S1: S1 is false.
The TV of S1 is "unsolvable", which is NOT a truth value per se.
S2: S2 is either false or meaningless.
S2 is not meaningless, but its TV is not solvable.
S3: S3's TV is unsolvable.
S3 is false.
S4: S4 is either false or S4's TV is unsolvable.
S4's TV is unsolvable.
S5: S4's TV is unsolvable.
S5 is true!
S4 is unsolvable because S4 is self-referential -- not all
self-referential statements are unsolvable, but some are; they have
to be determined on a case-by-case basis.
YKY
> I have trouble thinking about such informal statements when their
> interpretation is so closely tied to the formalism.
They can be expressed formally using something such as Tarski's truth
predicate. I will do so in a short paper, if no one can point out
further holes in this idea...
>> S4: S4 is either false or S4's TV is unsolvable.
>> S4's TV is unsolvable.
>
> Doesn't that mean that S4 is true?
But, if we assume S4 is true, we can derive that S4 is false, thus
contradicting the assumption.
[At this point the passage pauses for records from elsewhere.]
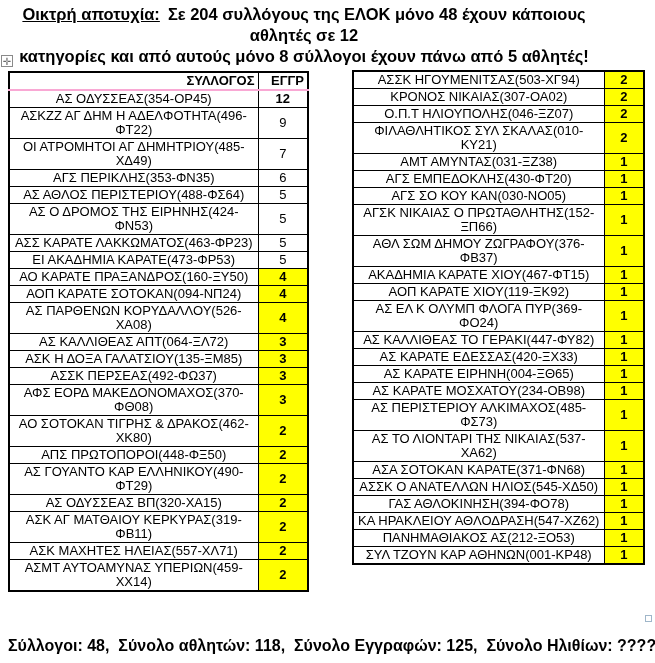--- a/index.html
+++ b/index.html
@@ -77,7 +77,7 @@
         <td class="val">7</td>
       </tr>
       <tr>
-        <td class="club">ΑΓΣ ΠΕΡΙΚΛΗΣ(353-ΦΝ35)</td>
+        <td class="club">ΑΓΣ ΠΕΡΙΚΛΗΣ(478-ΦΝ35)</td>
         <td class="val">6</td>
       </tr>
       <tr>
Thus, the only conclusion we can reach
is that S4 is unsolvable.
YKY
Except once we conclude that, we can go back and prove that S4 is
true, by its definition, contradicting that it is unsolvable. It
seems like true, false, and unsolvable all lead to contradictions.
That doesn't mean that S4 is unsolvable, that means it is a witness to
inconsistency.
Luke
> Except once we conclude that, we can go back and prove that S4 is
> true, by its definition, contradicting that it is unsolvable.
Good point, but just because we can deduce that S4 is true (using the
assumption that S4 is unsolvable) does not necessary mean that we have
to conclude that S4 is indeed true. It's just that S4 can lead the
prover to conclude in multiple TVs; thus, it seems that we can still
conclude that S4 is unsolvable.
YKY